The total revenue collected by the Discos from customers in the third quarter of 2018 stood at N107bn out of the total billing of N163.2bn.
This represents a 3.9 per cent decrease in the total collection when compared to the second quarter.
“The slight decrease in revenue collection in the quarter under review is jointly attributed to a decrease in the amount of energy received by Discos and lower billing efficiency relative to the second quarter,” the regulator said.
The total aggregate collection by the power firms from customers in the second quarter stood at N111.5bn out of the total billing of N173.7bn.
The Discos recorded a 4.5 per cent increase in the total collection in the second quarter when compared to the N106.6bn collected in the first quarter.
The poor collection efficiency by the Discos has adversely impacted the financial liquidity of the industry, which in turn, has led to reduced investment in the Nigerian electricity supply industry.”
According to the Association of Nigeria electricity Distributors, Disco operators only collect 24 per cent of the tariff revenues, while the balance goes upstream to transmission, generation and other industry stakeholders.
Meanwhile, the Nigerian electricity Regulatory Commission on Thursday announced that it had commenced the implementation of a new law that prevents foreign materials, personnel and services from dominating operations in Nigeria’s power sector.
It said the law would regulate how the country’s electricity supply industry made use of foreign equipment, workforce and other services.
The commission’s Chairman, Prof.
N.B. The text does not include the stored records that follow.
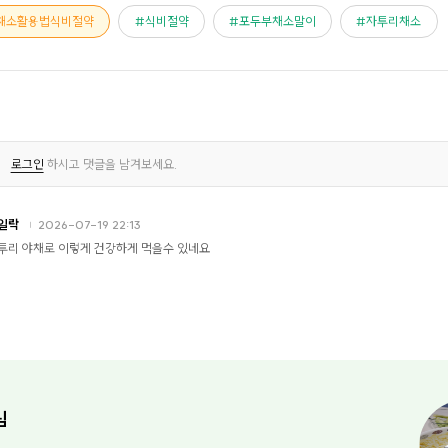
채소활용법식비절약
식비절약
포두부채소말이
자투리채소
로그인
하시고 댓글을 남겨보세요.
일락
2026-07-19 22:13
투리 야채로 이렇게 건강하게 먹을수 있네요
님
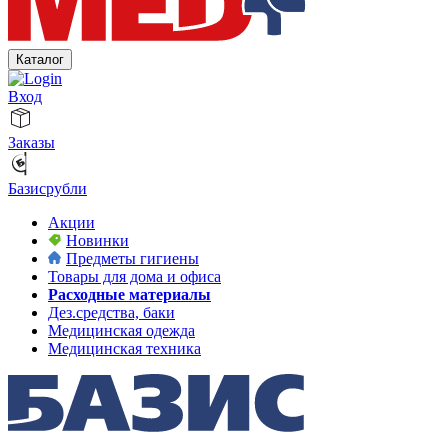
Каталог
Вход
Заказы
Базисрубли
Акции
Новинки
Предметы гигиены
Товары для дома и офиса
Расходные материалы
Дез.средства, баки
Медицинская одежда
Медицинская техника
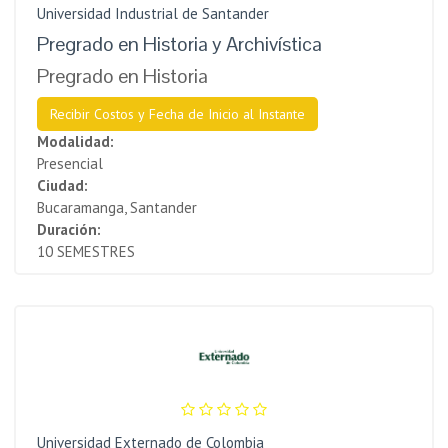
Universidad Industrial de Santander
Pregrado en Historia y Archivística
Pregrado en Historia
Recibir Costos y Fecha de Inicio al Instante
Modalidad:
Presencial
Ciudad:
Bucaramanga, Santander
Duración:
10 SEMESTRES
Universidad Externado de Colombia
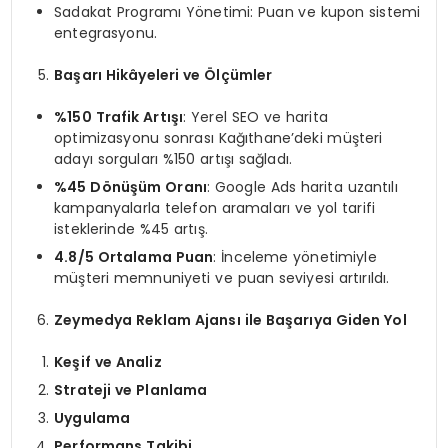
Sadakat Programı Yönetimi: Puan ve kupon sistemi
entegrasyonu.
Başarı Hikâyeleri ve Ölçümler
%150 Trafik Artışı
: Yerel SEO ve harita
optimizasyonu sonrası Kağıthane’deki müşteri
adayı sorguları %150 artışı sağladı.
%45 Dönüşüm Oranı
: Google Ads harita uzantılı
kampanyalarla telefon aramaları ve yol tarifi
isteklerinde %45 artış.
4.8/5 Ortalama Puan
: İnceleme yönetimiyle
müşteri memnuniyeti ve puan seviyesi artırıldı.
Zeymedya Reklam Ajansı ile Başarıya Giden Yol
Keşif ve Analiz
Strateji ve Planlama
Uygulama
Performans Takibi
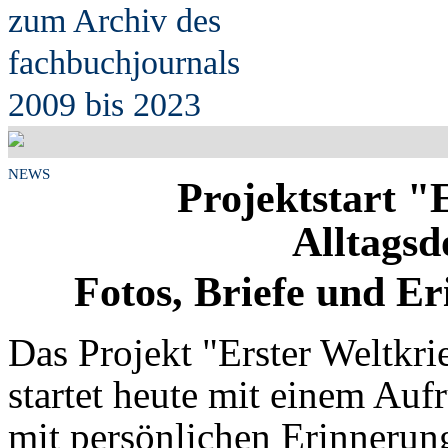
zum Archiv des
fach
b
uchjournals
2009 bis 2023
NEWS
Projektstart "
Alltags
Fotos, Briefe und E
Das Projekt "Erster Weltkr
startet heute mit einem Aufr
mit persönlichen Erinnerung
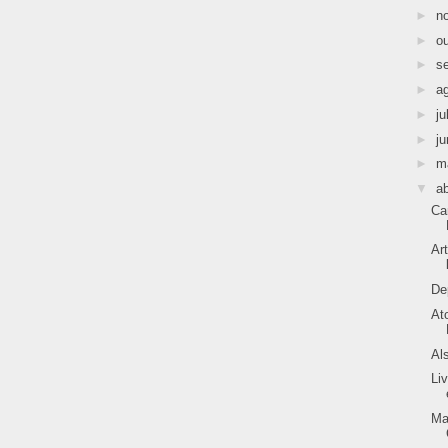
►
n
►
o
►
s
►
a
►
ju
►
j
►
m
▼
ab
Ca
Ar
De
At
Al
Li
Ma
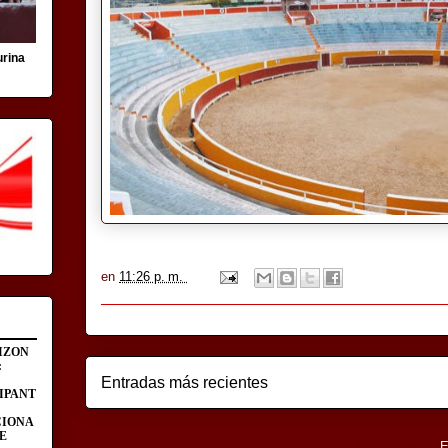
urina
en
11:26 p. m.
IZON
:
Entradas más recientes
IPANT
CIONA
E
Suscribirse a:
E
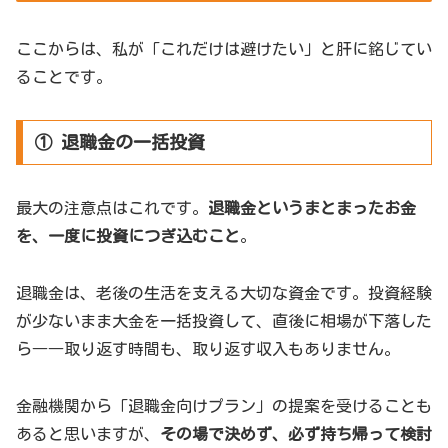
ここからは、私が「これだけは避けたい」と肝に銘じてい
ることです。
① 退職金の一括投資
最大の注意点はこれです。
退職金というまとまったお金
を、一度に投資につぎ込むこと
。
退職金は、老後の生活を支える大切な資金です。投資経験
が少ないまま大金を一括投資して、直後に相場が下落した
ら――取り返す時間も、取り返す収入もありません。
金融機関から「退職金向けプラン」の提案を受けることも
あると思いますが、
その場で決めず、必ず持ち帰って検討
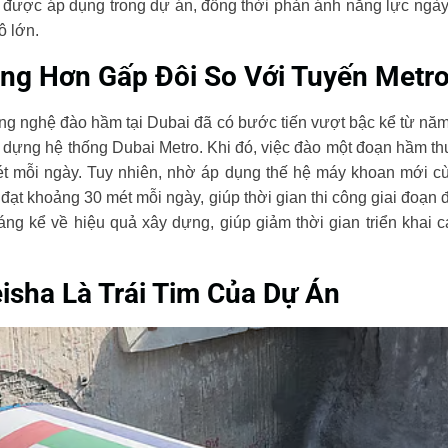
được áp dụng trong dự án, đồng thời phản ánh năng lực ngày
ô lớn.
g Hơn Gấp Đôi So Với Tuyến Metro
 công nghệ đào hầm tại Dubai đã có bước tiến vượt bậc kể từ n
dựng hệ thống Dubai Metro. Khi đó, việc đào một đoạn hầm t
ét mỗi ngày. Tuy nhiên, nhờ áp dụng thế hệ máy khoan mới cù
đạt khoảng 30 mét mỗi ngày, giúp thời gian thi công giai đoạn 
g kể về hiệu quả xây dựng, giúp giảm thời gian triển khai 
sha Là Trái Tim Của Dự Án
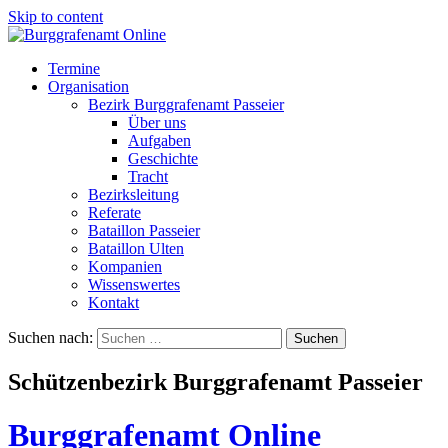
Skip to content
Termine
Organisation
Bezirk Burggrafenamt Passeier
Über uns
Aufgaben
Geschichte
Tracht
Bezirksleitung
Referate
Bataillon Passeier
Bataillon Ulten
Kompanien
Wissenswertes
Kontakt
Suchen nach:
Schützenbezirk Burggrafenamt Passeier
Burggrafenamt Online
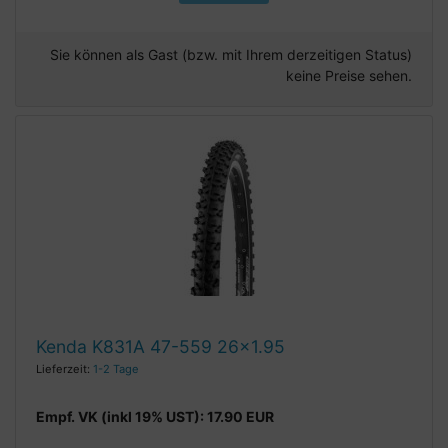
Sie können als Gast (bzw. mit Ihrem derzeitigen Status)
keine Preise sehen.
Kenda K831A 47-559 26x1.95
Lieferzeit:
1-2 Tage
Empf. VK (inkl 19% UST): 17.90 EUR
James Momoh, disclosed this at the opening ceremony of a twoday workshop on the minimum specification of Nigerian content and requirements for labour in the power sector and an exhibition of local products/services for the industry.
Momoh said the law, known as ‘Regulation on National Content Development for the Power Sector,’ was enacted in 2014, but its implementation started this month.
he said the implementation of the law was immediate and that operators in the sector were expected to abide by it or risk regulatory sanctions.
The NERC boss noted that going forward, electricity distribution and generation companies, as well as the Transmission Company of Nigeria, would have to abide by the minimum local content standards set by the commission in the regulation.
In his address, the Minister of Power, Works and housing, Babatunde Fashola, complained that the power sector had remained vulnerable to the vagaries of foreign services, especially with regards to transactions often consummated in the United States dollars against the naira.
he noted that it was necessary for Nigeria to begin to develop local capacity in the power sector to cut down its dependence on foreign equipment and services.
The minister, who was represented by the Director of Procurement at the ministry, Mr Ahmed Abdul, said, “The Nigerian electricity Supply Industry is heavily dependent on imported human resources, material, equipment and services. It is consequently vulnerable to foreign exchange availability and rates, to the extent that contracts for gas and generation are denominated in foreign currency.”